Madonna sued the Mail, with her lawyer Jenny Afia saying in court the article could “have threatened the integrity and/or outcome of the adoption process,” the Guardian reported. The Mail ended up offering to pay damages and costs to end the case. Afia told iMediaEthics in a statement by e-mail, “Madonna brought this litigation because the newspaper threatened her girls’ safety by naming them before they were adopted. She will always take all possible steps to protect her family’s well-being.” iMediaEthics was also sent the High Court statement (see here in full) which states that Madonna considered the article a “serious invasion of privacy” because she wanted to keep the adoption “strictly private and confidential” until the process was completed.
It appears the article in question is the Jan. 26, “Exclusive: Madonna IS trying to adopt four-year-old twins named Stella and Esther from Malawi.” That article is still published on the newspaper’s website.
In an e-mail to iMediaEthics, a Mail spokesperson argued the information was in the public domain on Madonna’s Instagram account and claimed that the report was newsworthy since Madonna had publicly denied that she was trying to adopt at the time.

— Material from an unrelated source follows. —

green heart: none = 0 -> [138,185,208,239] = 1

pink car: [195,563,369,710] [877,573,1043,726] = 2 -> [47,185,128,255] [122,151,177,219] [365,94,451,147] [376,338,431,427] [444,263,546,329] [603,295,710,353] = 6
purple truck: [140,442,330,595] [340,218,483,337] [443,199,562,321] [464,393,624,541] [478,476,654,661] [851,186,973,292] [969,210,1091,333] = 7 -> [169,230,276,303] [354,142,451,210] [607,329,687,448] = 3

“MailOnline’s position was that Madonna’s own conduct in deliberately falsely denying the media reports concerning the proposed adoption prior to our publication was clearly relevant to the assessment of what information it was appropriate for us to publish, and the reasonableness of the belief that such publication was in the public interest,” the Mail spokesperson said.
“Madonna had herself published photographs on her Instagram account of her family taking a particular interest in the girls, together with their names and location during the course of the adoption process,” the Mail argued. “This information was thereby in the public domain at the time of publication and it is surprising that she did not consider that this global publication to many millions of her followers was in any way objectionable or would place the girls in any jeopardy, by contrast to our publication.”
Further, the Mail noted Madonna publicly shares information about her other children and that the Mail didn’t intend or believe the girls were “exposed to harm.”
The Mail‘s website doesn’t appear to have published any statement about the matter, but the Mail did publish an Associated Press story about the settlement.